Il y a tout de même les problèmes relatifs aux investissements réalisés par les industriels en matière d’électricité ?
C’est un problème qui existe depuis longtemps. La plupart des compagnies aurifères ont été obligées de faire des investissements pour acheminer de l’électricité jusqu’à leurs usines, au moment où l’État n’était pas encore prêt à les faire. Et ces industriels devraient être remboursés ou bénéficier de tarifs préférentiels pour couvrir leurs investissements. Pour cela, des conventions ont été signées avec l’État en vue de sécuriser ces tarifs de l’électricité. Et ces miniers ont établi des conventions qui précisent, soit des tarifs préférentiels, soit une stabilité des coûts pendant la durée de vie de la mine, puisque les études de faisabilité sont basées sur ces principes.
Mais jusque-là il n'y a qu’une seule société sur les quatre en production qui bénéficie de ces tarifs préférentiels. Ces accords ne sont pas appliqués pour les autres sociétés qui exploitent l’or dans le pays. La raison évoquée par l’État ivoirien est que le secteur de l’électricité reste toujours déficitaire. Et les sociétés d’exploitation, en dehors de celle précitée, sont toujours soumises au tarif normal que la CIE applique à tous les industriels du pays. Le GPMCI continue les négociations avec l’État en vue de stabiliser les tarifs et éviter d’atteindre un certain coût qui pourrait handicaper l’industrie minière ivoirienne. Sans oublier les mécanismes de remboursement pour lesquels des commissions techniques ont été mises en place pour réfléchir. Et les industriels attendent qu’une solution idoine soit trouvée le plus tôt possible sur ce problème de l’électricité qui ne fait que perdurer…
Les industriels sont bien engagés dans le développement communautaire. Mais qu’est-ce que a réellement amené l’État à créer les Comités de développement miniers locaux (CDML) ?

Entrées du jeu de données
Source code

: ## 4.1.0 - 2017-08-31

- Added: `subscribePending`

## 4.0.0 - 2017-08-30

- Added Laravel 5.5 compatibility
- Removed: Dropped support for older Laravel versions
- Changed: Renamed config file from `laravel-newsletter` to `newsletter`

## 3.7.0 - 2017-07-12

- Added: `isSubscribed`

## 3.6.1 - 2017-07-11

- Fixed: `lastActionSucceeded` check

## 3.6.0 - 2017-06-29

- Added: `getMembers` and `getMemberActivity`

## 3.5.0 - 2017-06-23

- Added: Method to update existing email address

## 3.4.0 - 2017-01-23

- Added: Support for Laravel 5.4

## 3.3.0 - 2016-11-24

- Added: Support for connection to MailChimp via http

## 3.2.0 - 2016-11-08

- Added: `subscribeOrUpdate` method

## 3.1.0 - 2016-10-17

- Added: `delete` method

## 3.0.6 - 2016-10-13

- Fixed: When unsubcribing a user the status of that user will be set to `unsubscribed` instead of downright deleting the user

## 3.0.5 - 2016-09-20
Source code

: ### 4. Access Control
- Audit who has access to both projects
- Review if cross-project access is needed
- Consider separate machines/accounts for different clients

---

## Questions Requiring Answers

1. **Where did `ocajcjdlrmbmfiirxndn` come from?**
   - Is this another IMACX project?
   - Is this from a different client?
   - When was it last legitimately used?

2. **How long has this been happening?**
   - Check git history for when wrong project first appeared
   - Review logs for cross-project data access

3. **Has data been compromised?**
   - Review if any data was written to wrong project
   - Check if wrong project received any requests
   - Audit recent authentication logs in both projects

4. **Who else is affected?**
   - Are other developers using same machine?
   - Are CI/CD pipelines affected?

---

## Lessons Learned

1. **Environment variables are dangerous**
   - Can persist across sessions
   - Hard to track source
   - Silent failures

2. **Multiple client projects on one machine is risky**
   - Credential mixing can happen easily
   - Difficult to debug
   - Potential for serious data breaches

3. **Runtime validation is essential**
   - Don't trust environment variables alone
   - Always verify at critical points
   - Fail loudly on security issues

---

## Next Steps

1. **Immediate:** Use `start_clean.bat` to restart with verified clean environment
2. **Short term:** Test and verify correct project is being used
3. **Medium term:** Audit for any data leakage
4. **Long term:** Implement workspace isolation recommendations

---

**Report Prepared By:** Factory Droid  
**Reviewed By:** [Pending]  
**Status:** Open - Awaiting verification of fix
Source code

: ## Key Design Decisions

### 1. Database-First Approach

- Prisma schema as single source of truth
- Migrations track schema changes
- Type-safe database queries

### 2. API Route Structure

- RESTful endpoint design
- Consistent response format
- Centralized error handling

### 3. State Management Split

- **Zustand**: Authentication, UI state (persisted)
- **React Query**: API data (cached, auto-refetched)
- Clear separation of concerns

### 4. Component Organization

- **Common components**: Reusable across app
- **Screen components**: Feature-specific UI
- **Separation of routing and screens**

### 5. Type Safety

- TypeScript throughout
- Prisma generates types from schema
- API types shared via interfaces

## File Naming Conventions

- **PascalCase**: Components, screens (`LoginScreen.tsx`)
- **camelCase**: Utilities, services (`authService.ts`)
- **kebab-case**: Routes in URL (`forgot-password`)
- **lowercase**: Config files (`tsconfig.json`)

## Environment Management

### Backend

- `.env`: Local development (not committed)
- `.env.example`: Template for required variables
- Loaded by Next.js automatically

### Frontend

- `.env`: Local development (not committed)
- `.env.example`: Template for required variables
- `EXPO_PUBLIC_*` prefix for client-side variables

_Consigne 1:_ Recopiez, dans le texte sur l'électricité des sociétés aurifères, tout le passage allant de « C’est un problème » jusqu'à « sur ces principes. ».
_Consigne 2:_ Poursuivez le texte sur l'électricité des sociétés aurifères à partir de sa dernière phrase.
Les lignes n'ont aucun lien avec le texte sur l'électricité des sociétés aurifères.

_Corrigé 1:_
C’est un problème qui existe depuis longtemps. La plupart des compagnies aurifères ont été obligées de faire des investissements pour acheminer de l’électricité jusqu’à leurs usines, au moment où l’État n’était pas encore prêt à les faire. Et ces industriels devraient être remboursés ou bénéficier de tarifs préférentiels pour couvrir leurs investissements. Pour cela, des conventions ont été signées avec l’État en vue de sécuriser ces tarifs de l’électricité. Et ces miniers ont établi des conventions qui précisent, soit des tarifs préférentiels, soit une stabilité des coûts pendant la durée de vie de la mine, puisque les études de faisabilité sont basées sur ces principes.

_Corrigé 2:_
C’est pour prévenir les conflits sociaux entre les investisseurs et les communautés villageoises autour des champs d’exploitation minière. Et ces conflits ont vraiment démarré avec l’installation du pipeline pétrolier aux larges de Jacqueville. L’État, voulant éviter ce genre de problèmes et établir des règles qui s’appliquent à tous, a inséré le concept de CDML dans la nouvelle loi instituant le Code minier en tenant aussi compte des recommandations de la Banque mondiale. Ce code exige qu’il y ait un CDML là où chaque mine est implantée. Et le comité de gestion est présidé par le préfet de la région. Les industriels, eux, apporte une contribution de 0,5% de leur chiffre d’affaires annuel dans un fonds pour financer des projets de développement communautaire. Le CDML a la responsabilité de gérer ces fonds et de mener des projets en accord avec les parties prenantes (les démembrements de l’administration publique, les communautés villageoises et les industriels). L’idée principale est que les populations riveraines bénéficient réellement des retombées de ces fonds pour leur développement socio-économique. Ces projets doivent être agréés dans un plan d’activités, et non accorder des faveurs à tel ou tel individu de la localité ou d’ailleurs.
Quel est aujourd’hui votre regard sur la gestion de ces fonds ?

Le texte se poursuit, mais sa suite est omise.